Netflix en castellano antiguo

Ríase usted si quiere, pero la boyante industria del lazo amarillo se ha venido abajo, el negocio del groc se ha truncado

Netflix en castellano antiguo
Sede de Netflix en Tres Cantos (Madrid). Europa Press

Hay razones de sobra para temer una vibrante revolución audiovisual en la península. El ansia cosquilleante de instaurar siempre un contrapeso, la necesidad atávica del equilibrio natural, todo eso aflora, se dispara, se desborda hoy como un río desmelenado. Hay motivos para apretar el paso. En la penumbra de la salita, fría como un demonio, estamos untando la tostada, algunos, con la mano preñada de temblores: mañana se juntan cuatro con las ideas claras y el abolengo subido y aquí se forma la de San Quintín.

Imagine usted una plataforma artística de empecinados ibéricos -la tragedia, el susto correría más o menos de esta pintoresca guisa- reclamando, con encendido derecho, un cupo de producciones televisivas con lenguajes embriagados de solera, con chascarrillos cargados de pedigrí. El Quijote en la tele sin mover una coma, en bucle. Concursos en que se persiguiera, con animadas y divertidas disputas, una recompensa excepcional, admirable: una carreta y tres mulas, ¡pero qué mulas, oiga! ¡Qué lomos de terciopelo y canela! Programas de cocina con recetas que le arrancasen a uno la baba: gachas, pan con vino, carne de caza para los pudientes, es decir, para los cuatro de las eléctricas. Telerrealidad emocionante, cercana al pueblo, que palpita con la nariz pegada al plasma: seis maromos tatuados arando un campo, ocho mozas sacudiendo un olivo con una vara de avellano, sonriendo con alegría, con gracia. Los sábados, programación deportiva: don Fulgencio, con sus flamantes pelotas de oro -ya ha logrado tres-, arrojando la esfera bruñida y metálica con exquisita destreza, adonde nadie llega. ¡Qué apasionante la petanca, qué esplendor competitivo, el alma desnuda, regocijada! Nos rueda por el moflete la lágrima gruesa, cálida, henchida, fermosa.

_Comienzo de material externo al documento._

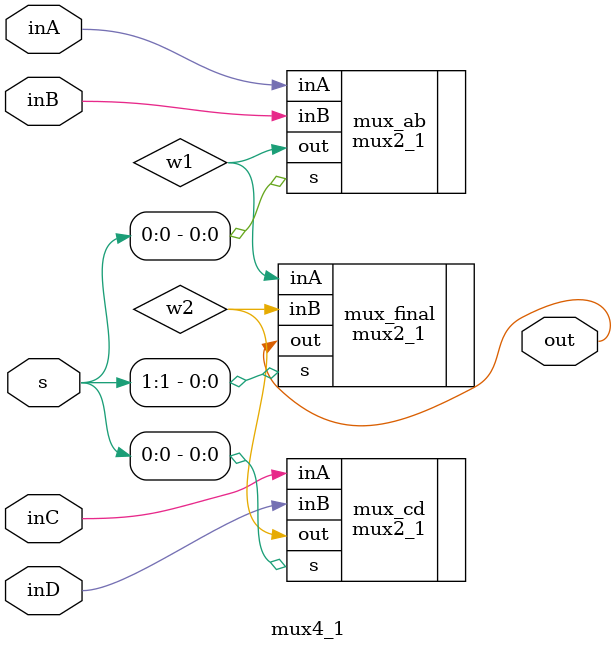
<source format=v>
/*
    CS/ECE 552 Spring '22
    Homework #1, Problem 1

    4-1 mux template
*/
module mux4_1(out, inA, inB, inC, inD, s);
    output       out;
    input        inA, inB, inC, inD;
    input [1:0]  s;
    wire         w1, w2;

    // YOUR CODE HERE
    mux2_1 mux_ab (.out(w1), .inA(inA), .inB(inB), .s(s[0]));
    mux2_1 mux_cd (.out(w2), .inA(inC), .inB(inD), .s(s[0]));
    mux2_1 mux_final (.out(out), .inA(w1), .inB(w2), .s(s[1]));

endmodule

</source>
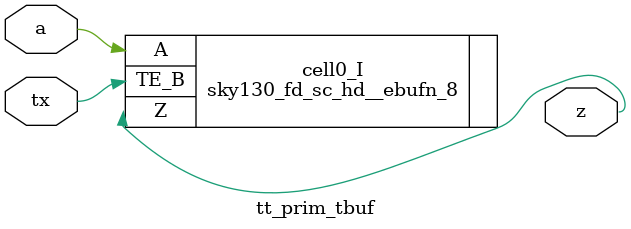
<source format=v>
/*
 * tt_prim_tbuf.v
 *
 * TT Primitive
 * Tristate buffer, polarity variable ... see tt_prim_tbuf_pol
 *
 * Copyright (c) 2023 Sylvain Munaut <tnt@246tNt.com>
 * SPDX-License-Identifier: Apache-2.0
 */

`default_nettype none

module tt_prim_tbuf (
	input  wire a,
	input  wire tx,
	output wire z
);

	sky130_fd_sc_hd__ebufn_8 cell0_I (
`ifdef WITH_POWER
		.VPWR (1'b1),
		.VGND (1'b0),
		.VPB  (1'b1),
		.VNB  (1'b0),
`endif
		.A    (a),
		.TE_B (tx),
		.Z    (z)
	);

endmodule // tt_prim_tbuf

</source>
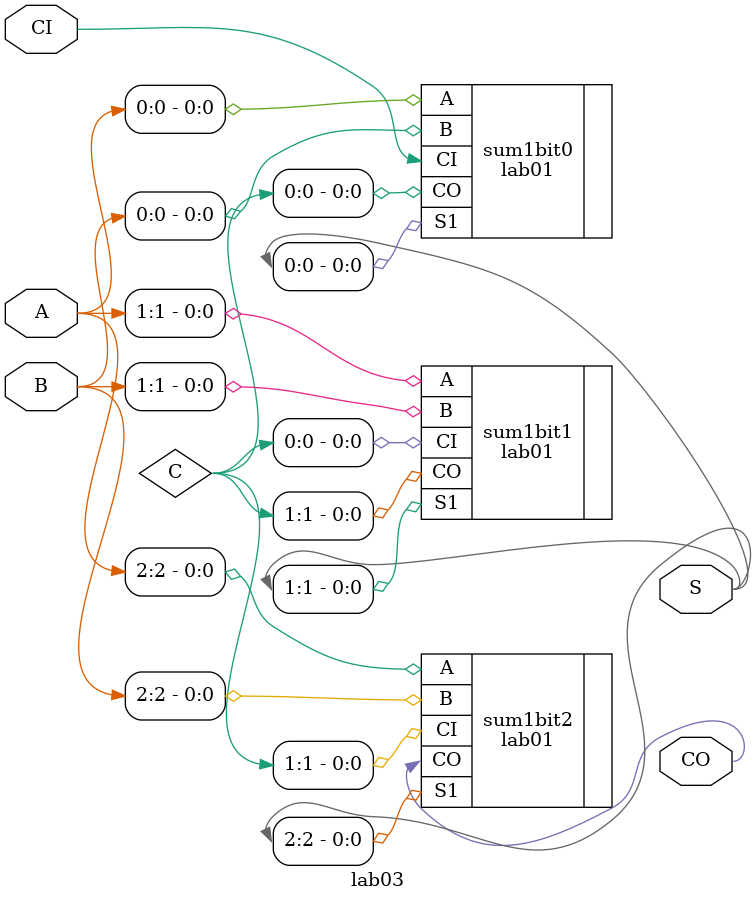
<source format=v>
module lab03(A, B, CI, S, CO);
  input [2:0] A, B;
  input CI;
  output [2:0] S;
  output CO;

  wire [1:0] C; // Acarreos internos

  // Sumadores de 1 bit
  lab01 sum1bit0 (.A(A[0]), .B(B[0]), .CI(CI), .S1(S[0]), .CO(C[0]));
  lab01 sum1bit1 (.A(A[1]), .B(B[1]), .CI(C[0]), .S1(S[1]), .CO(C[1]));
  lab01 sum1bit2 (.A(A[2]), .B(B[2]), .CI(C[1]), .S1(S[2]), .CO(CO));
endmodule
</source>
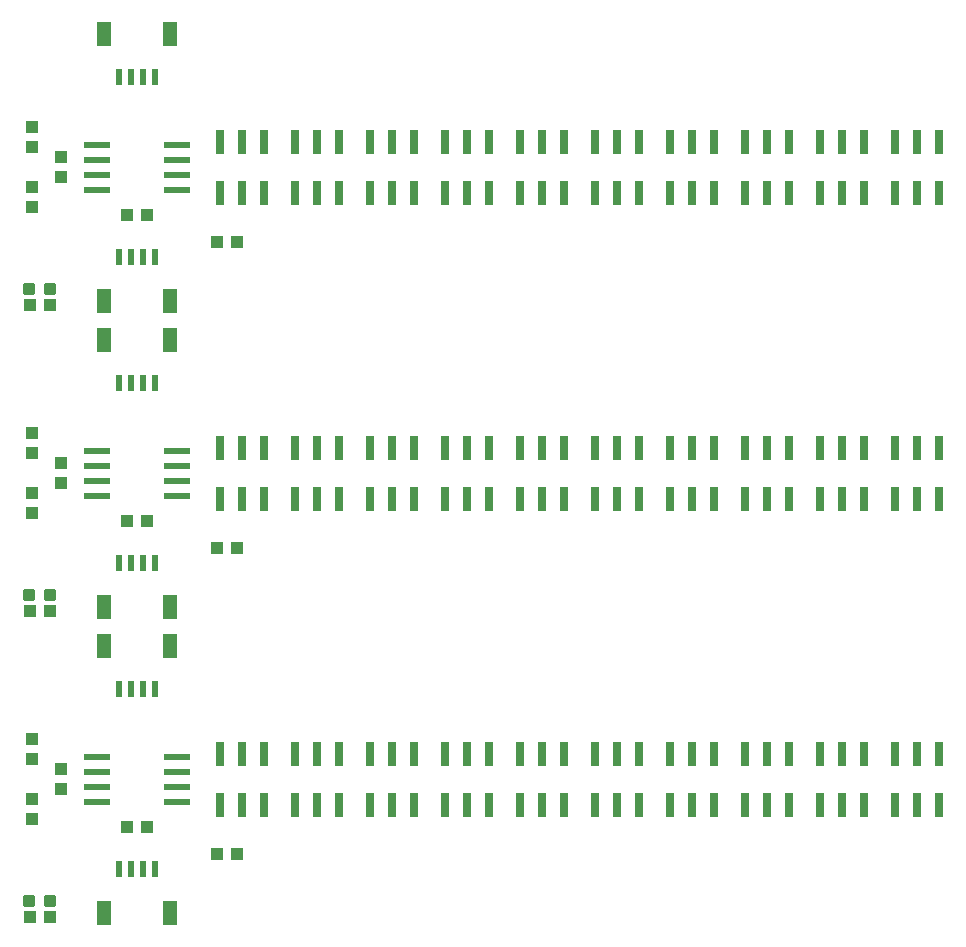
<source format=gtp>
G75*
%MOIN*%
%OFA0B0*%
%FSLAX25Y25*%
%IPPOS*%
%LPD*%
%AMOC8*
5,1,8,0,0,1.08239X$1,22.5*
%
%ADD10R,0.03937X0.04331*%
%ADD11R,0.04724X0.07874*%
%ADD12R,0.02362X0.05315*%
%ADD13R,0.04331X0.03937*%
%ADD14C,0.01181*%
%ADD15R,0.08700X0.02400*%
%ADD16R,0.02953X0.08169*%
D10*
X0058750Y0065404D03*
X0058750Y0072096D03*
X0068250Y0075404D03*
X0068250Y0082096D03*
X0058750Y0085404D03*
X0058750Y0092096D03*
X0058750Y0167404D03*
X0058750Y0174096D03*
X0068250Y0177404D03*
X0068250Y0184096D03*
X0058750Y0187404D03*
X0058750Y0194096D03*
X0058750Y0269404D03*
X0058750Y0276096D03*
X0068250Y0279404D03*
X0068250Y0286096D03*
X0058750Y0289404D03*
X0058750Y0296096D03*
D11*
X0082726Y0327219D03*
X0104774Y0327219D03*
X0104774Y0238281D03*
X0104774Y0225219D03*
X0082726Y0225219D03*
X0082726Y0238281D03*
X0082726Y0136281D03*
X0082726Y0123219D03*
X0104774Y0123219D03*
X0104774Y0136281D03*
X0104774Y0034281D03*
X0082726Y0034281D03*
D12*
X0087844Y0048750D03*
X0091781Y0048750D03*
X0095719Y0048750D03*
X0099656Y0048750D03*
X0099656Y0108750D03*
X0095719Y0108750D03*
X0091781Y0108750D03*
X0087844Y0108750D03*
X0087844Y0150750D03*
X0091781Y0150750D03*
X0095719Y0150750D03*
X0099656Y0150750D03*
X0099656Y0210750D03*
X0095719Y0210750D03*
X0091781Y0210750D03*
X0087844Y0210750D03*
X0087844Y0252750D03*
X0091781Y0252750D03*
X0095719Y0252750D03*
X0099656Y0252750D03*
X0099656Y0312750D03*
X0095719Y0312750D03*
X0091781Y0312750D03*
X0087844Y0312750D03*
D13*
X0057904Y0032750D03*
X0064596Y0032750D03*
X0090404Y0062750D03*
X0097096Y0062750D03*
X0120404Y0053750D03*
X0127096Y0053750D03*
X0064596Y0134750D03*
X0057904Y0134750D03*
X0090404Y0164750D03*
X0097096Y0164750D03*
X0120404Y0155750D03*
X0127096Y0155750D03*
X0064596Y0236750D03*
X0057904Y0236750D03*
X0090404Y0266750D03*
X0097096Y0266750D03*
X0120404Y0257750D03*
X0127096Y0257750D03*
D14*
X0063325Y0243628D02*
X0063325Y0240872D01*
X0063325Y0243628D02*
X0066081Y0243628D01*
X0066081Y0240872D01*
X0063325Y0240872D01*
X0063325Y0242052D02*
X0066081Y0242052D01*
X0066081Y0243232D02*
X0063325Y0243232D01*
X0056419Y0243628D02*
X0056419Y0240872D01*
X0056419Y0243628D02*
X0059175Y0243628D01*
X0059175Y0240872D01*
X0056419Y0240872D01*
X0056419Y0242052D02*
X0059175Y0242052D01*
X0059175Y0243232D02*
X0056419Y0243232D01*
X0056419Y0141628D02*
X0056419Y0138872D01*
X0056419Y0141628D02*
X0059175Y0141628D01*
X0059175Y0138872D01*
X0056419Y0138872D01*
X0056419Y0140052D02*
X0059175Y0140052D01*
X0059175Y0141232D02*
X0056419Y0141232D01*
X0063325Y0141628D02*
X0063325Y0138872D01*
X0063325Y0141628D02*
X0066081Y0141628D01*
X0066081Y0138872D01*
X0063325Y0138872D01*
X0063325Y0140052D02*
X0066081Y0140052D01*
X0066081Y0141232D02*
X0063325Y0141232D01*
X0063325Y0039628D02*
X0063325Y0036872D01*
X0063325Y0039628D02*
X0066081Y0039628D01*
X0066081Y0036872D01*
X0063325Y0036872D01*
X0063325Y0038052D02*
X0066081Y0038052D01*
X0066081Y0039232D02*
X0063325Y0039232D01*
X0056419Y0039628D02*
X0056419Y0036872D01*
X0056419Y0039628D02*
X0059175Y0039628D01*
X0059175Y0036872D01*
X0056419Y0036872D01*
X0056419Y0038052D02*
X0059175Y0038052D01*
X0059175Y0039232D02*
X0056419Y0039232D01*
D15*
X0080550Y0071250D03*
X0080550Y0076250D03*
X0080550Y0081250D03*
X0080550Y0086250D03*
X0107050Y0086250D03*
X0107050Y0081250D03*
X0107050Y0076250D03*
X0107050Y0071250D03*
X0107050Y0173250D03*
X0107050Y0178250D03*
X0107050Y0183250D03*
X0107050Y0188250D03*
X0080550Y0188250D03*
X0080550Y0183250D03*
X0080550Y0178250D03*
X0080550Y0173250D03*
X0080550Y0275250D03*
X0080550Y0280250D03*
X0080550Y0285250D03*
X0080550Y0290250D03*
X0107050Y0290250D03*
X0107050Y0285250D03*
X0107050Y0280250D03*
X0107050Y0275250D03*
D16*
X0121368Y0274236D03*
X0128750Y0274236D03*
X0136132Y0274236D03*
X0146368Y0274236D03*
X0153750Y0274236D03*
X0161132Y0274236D03*
X0171368Y0274236D03*
X0178750Y0274236D03*
X0186132Y0274236D03*
X0196368Y0274236D03*
X0203750Y0274236D03*
X0211132Y0274236D03*
X0221368Y0274236D03*
X0228750Y0274236D03*
X0236132Y0274236D03*
X0246368Y0274236D03*
X0253750Y0274236D03*
X0261132Y0274236D03*
X0271368Y0274236D03*
X0278750Y0274236D03*
X0286132Y0274236D03*
X0296368Y0274236D03*
X0303750Y0274236D03*
X0311132Y0274236D03*
X0321368Y0274236D03*
X0328750Y0274236D03*
X0336132Y0274236D03*
X0346368Y0274236D03*
X0353750Y0274236D03*
X0361132Y0274236D03*
X0361132Y0291264D03*
X0353750Y0291264D03*
X0346368Y0291264D03*
X0336132Y0291264D03*
X0328750Y0291264D03*
X0321368Y0291264D03*
X0311132Y0291264D03*
X0303750Y0291264D03*
X0296368Y0291264D03*
X0286132Y0291264D03*
X0278750Y0291264D03*
X0271368Y0291264D03*
X0261132Y0291264D03*
X0253750Y0291264D03*
X0246368Y0291264D03*
X0236132Y0291264D03*
X0228750Y0291264D03*
X0221368Y0291264D03*
X0211132Y0291264D03*
X0203750Y0291264D03*
X0196368Y0291264D03*
X0186132Y0291264D03*
X0178750Y0291264D03*
X0171368Y0291264D03*
X0161132Y0291264D03*
X0153750Y0291264D03*
X0146368Y0291264D03*
X0136132Y0291264D03*
X0128750Y0291264D03*
X0121368Y0291264D03*
X0121368Y0189264D03*
X0128750Y0189264D03*
X0136132Y0189264D03*
X0146368Y0189264D03*
X0153750Y0189264D03*
X0161132Y0189264D03*
X0171368Y0189264D03*
X0178750Y0189264D03*
X0186132Y0189264D03*
X0196368Y0189264D03*
X0203750Y0189264D03*
X0211132Y0189264D03*
X0221368Y0189264D03*
X0228750Y0189264D03*
X0236132Y0189264D03*
X0246368Y0189264D03*
X0253750Y0189264D03*
X0261132Y0189264D03*
X0271368Y0189264D03*
X0278750Y0189264D03*
X0286132Y0189264D03*
X0296368Y0189264D03*
X0303750Y0189264D03*
X0311132Y0189264D03*
X0321368Y0189264D03*
X0328750Y0189264D03*
X0336132Y0189264D03*
X0346368Y0189264D03*
X0353750Y0189264D03*
X0361132Y0189264D03*
X0361132Y0172236D03*
X0353750Y0172236D03*
X0346368Y0172236D03*
X0336132Y0172236D03*
X0328750Y0172236D03*
X0321368Y0172236D03*
X0311132Y0172236D03*
X0303750Y0172236D03*
X0296368Y0172236D03*
X0286132Y0172236D03*
X0278750Y0172236D03*
X0271368Y0172236D03*
X0261132Y0172236D03*
X0253750Y0172236D03*
X0246368Y0172236D03*
X0236132Y0172236D03*
X0228750Y0172236D03*
X0221368Y0172236D03*
X0211132Y0172236D03*
X0203750Y0172236D03*
X0196368Y0172236D03*
X0186132Y0172236D03*
X0178750Y0172236D03*
X0171368Y0172236D03*
X0161132Y0172236D03*
X0153750Y0172236D03*
X0146368Y0172236D03*
X0136132Y0172236D03*
X0128750Y0172236D03*
X0121368Y0172236D03*
X0121368Y0087264D03*
X0128750Y0087264D03*
X0136132Y0087264D03*
X0146368Y0087264D03*
X0153750Y0087264D03*
X0161132Y0087264D03*
X0171368Y0087264D03*
X0178750Y0087264D03*
X0186132Y0087264D03*
X0196368Y0087264D03*
X0203750Y0087264D03*
X0211132Y0087264D03*
X0221368Y0087264D03*
X0228750Y0087264D03*
X0236132Y0087264D03*
X0246368Y0087264D03*
X0253750Y0087264D03*
X0261132Y0087264D03*
X0271368Y0087264D03*
X0278750Y0087264D03*
X0286132Y0087264D03*
X0296368Y0087264D03*
X0303750Y0087264D03*
X0311132Y0087264D03*
X0321368Y0087264D03*
X0328750Y0087264D03*
X0336132Y0087264D03*
X0346368Y0087264D03*
X0353750Y0087264D03*
X0361132Y0087264D03*
X0361132Y0070236D03*
X0353750Y0070236D03*
X0346368Y0070236D03*
X0336132Y0070236D03*
X0328750Y0070236D03*
X0321368Y0070236D03*
X0311132Y0070236D03*
X0303750Y0070236D03*
X0296368Y0070236D03*
X0286132Y0070236D03*
X0278750Y0070236D03*
X0271368Y0070236D03*
X0261132Y0070236D03*
X0253750Y0070236D03*
X0246368Y0070236D03*
X0236132Y0070236D03*
X0228750Y0070236D03*
X0221368Y0070236D03*
X0211132Y0070236D03*
X0203750Y0070236D03*
X0196368Y0070236D03*
X0186132Y0070236D03*
X0178750Y0070236D03*
X0171368Y0070236D03*
X0161132Y0070236D03*
X0153750Y0070236D03*
X0146368Y0070236D03*
X0136132Y0070236D03*
X0128750Y0070236D03*
X0121368Y0070236D03*
M02*

</source>
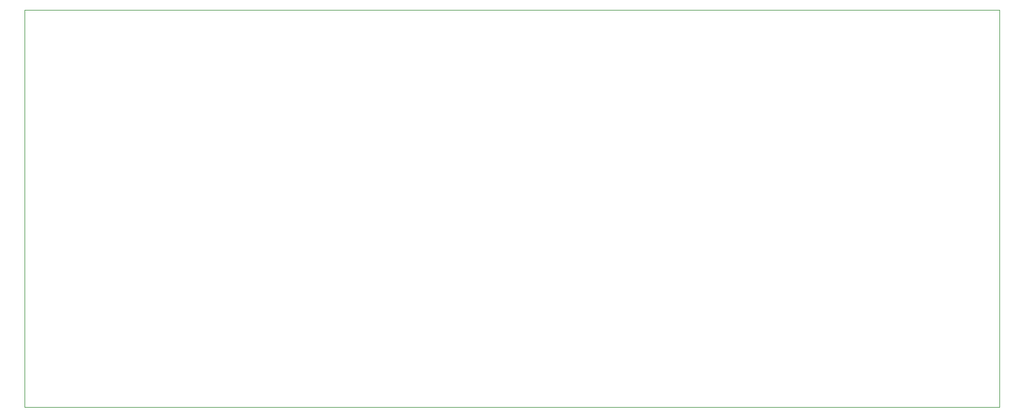
<source format=gbr>
%TF.GenerationSoftware,KiCad,Pcbnew,9.0.1*%
%TF.CreationDate,2025-04-25T14:26:40+02:00*%
%TF.ProjectId,flyback,666c7962-6163-46b2-9e6b-696361645f70,rev?*%
%TF.SameCoordinates,Original*%
%TF.FileFunction,Profile,NP*%
%FSLAX46Y46*%
G04 Gerber Fmt 4.6, Leading zero omitted, Abs format (unit mm)*
G04 Created by KiCad (PCBNEW 9.0.1) date 2025-04-25 14:26:40*
%MOMM*%
%LPD*%
G01*
G04 APERTURE LIST*
%TA.AperFunction,Profile*%
%ADD10C,0.050000*%
%TD*%
G04 APERTURE END LIST*
D10*
X78350000Y-43950000D02*
X219525000Y-43950000D01*
X219525000Y-101525000D01*
X78350000Y-101525000D01*
X78350000Y-43950000D01*
M02*

</source>
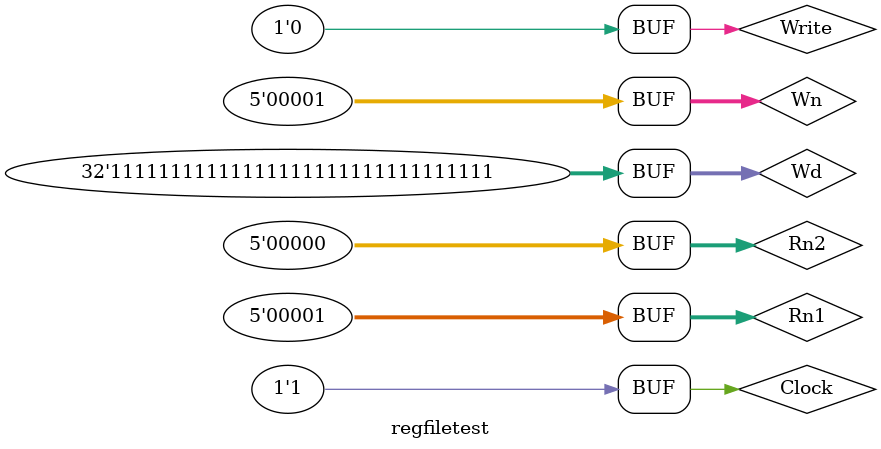
<source format=v>
`timescale 1ns / 1ps


module regfiletest;

	// Inputs
	reg [4:0] Rn1;
	reg [4:0] Rn2;
	reg [4:0] Wn;
	reg Write;
	reg [31:0] Wd;
	reg Clock;

	// Outputs
	wire [31:0] A;
	wire [31:0] B;

	// Instantiate the Unit Under Test (UUT)
	RegFile uut (
		.Rn1(Rn1), 
		.Rn2(Rn2), 
		.Wn(Wn), 
		.Write(Write), 
		.Wd(Wd), 
		.A(A), 
		.B(B), 
		.Clock(Clock)
	);

	initial begin
		// Initialize Inputs
		Rn1 = 0;
		Rn2 = 0;
		Wn = 0;
		Write = 0;
		Wd = 0;
		Clock = 0;

		// Wait 100 ns for global reset to finish
		#100;Clock = 0;Wn=4'b0001;Write=1;Wd=32'hFFFFFFFF;
      #100;Clock = 1;
		#100;Clock = 0;
      #100;Clock = 1;
		#100;Clock = 0;Write=0;Rn1=4'b0001;
      #100;Clock = 1;
		#100;Clock = 0;
      #100;Clock = 1;
		#100;Clock = 0;
      #100;Clock = 1;
		#100;Clock = 0;
      #100;Clock = 1;
		// Add stimulus here

	end
      
endmodule


</source>
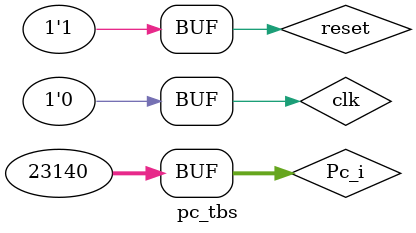
<source format=v>
`timescale 1ns/1ps;
module pc_tbs();
localparam N=32;
reg [N-1:0]Pc_i;
reg reset,clk;
wire [N-1:0]Pc_o;

program_counter #(.N(N)) g(
	.clk(clk),
	.Pc_i(Pc_i),
	.reset(reset),
	.Pc_o(Pc_o)
			); 

localparam c=10;
always
begin
clk=1'b1;
#(c);
clk=1'b0;
#(c);
end


initial begin
Pc_i='h5a5c;
reset='b1;
#10;
Pc_i=Pc_i+4;
#10;
Pc_i=Pc_i+4;
#4;
reset='b0;
#3;
reset='b1;
end

endmodule
</source>
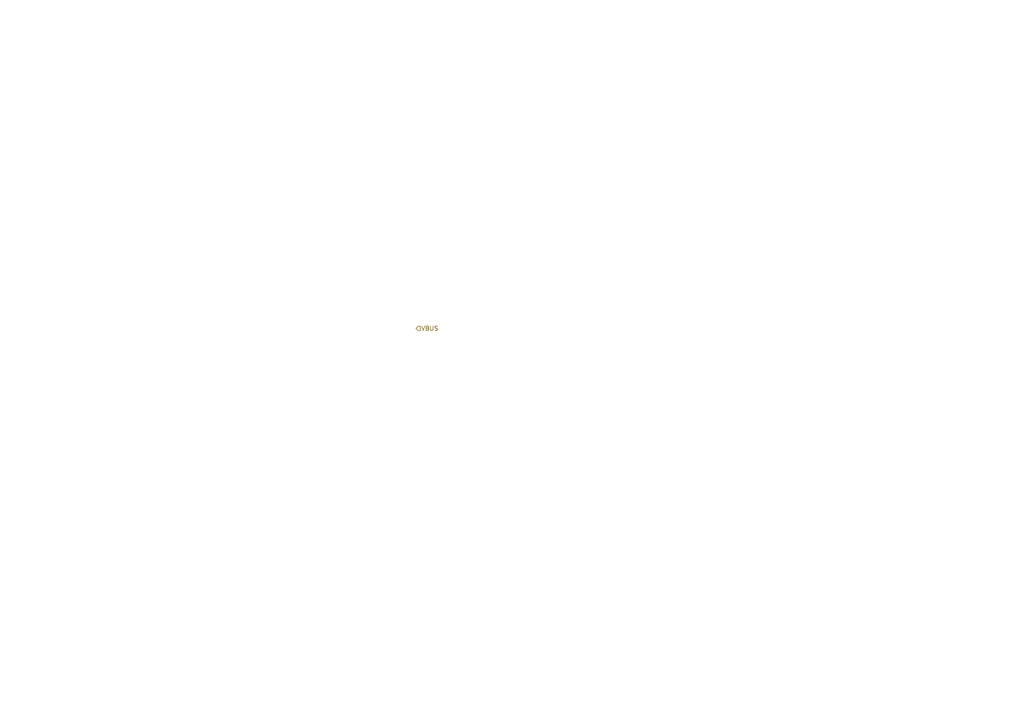
<source format=kicad_sch>
(kicad_sch (version 20230121) (generator eeschema)

  (uuid 468752d1-53a0-4365-98e7-afd40acc1e6c)

  (paper "A4")

  (title_block
    (title "Heterogeneous radar, RGB, and ToF sensor board")
    (date "2023-03-28")
    (rev "1")
    (company "Center for Project-Based Learning")
    (comment 1 "Zoltán Marcsek")
  )

  


  (hierarchical_label "VBUS" (shape input) (at 120.65 95.25 0) (fields_autoplaced)
    (effects (font (size 1.27 1.27)) (justify left))
    (uuid a4e19df9-10aa-4288-a7ed-6406a1b33061)
  )
)

</source>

Piqué, magnífico central reconvertido en guardameta, apuntaba recientemente que en Barcelona hay cierta desgana, cierta abulia, que se sale menos que en Madrid, que se vive con otro ánimo, con un pardo desaliento. Lo verdaderamente enervante y desalentador es que ocuparse allí de las cosas serias, las de comer, en la otrora próspera y magnífica Cataluña, se mantiene, de un tiempo a esta parte, en una secundaria categoría, en un cajón sombrío. Ríase usted si quiere, pero la boyante industria del lazo amarillo se ha venido abajo, el negocio del groc se ha truncado: éstos salen del trullo, pero nosaltres nos quedamos a dos velas. Habrá que hacer fuerza, pues, con la lengua, que al cabo es lo que cuenta, lo que empuja a abrazar el paroxismo de la identidad: que se escuche bien alta, que lo tape todo, que esconda las vergüenzas. Comer ya comeremos.

En El cuaderno gris -extraordinario dietario sobre las constantes idas y venidas en su juventud estudiantil, a caballo entre Barcelona y la bellísima Costa Brava-, Josep Pla, autor ampurdanés a quien difícilmente podría atribuírsele una ceguera de españolismo rancio, sentencia que el amarillo es el color de los locos.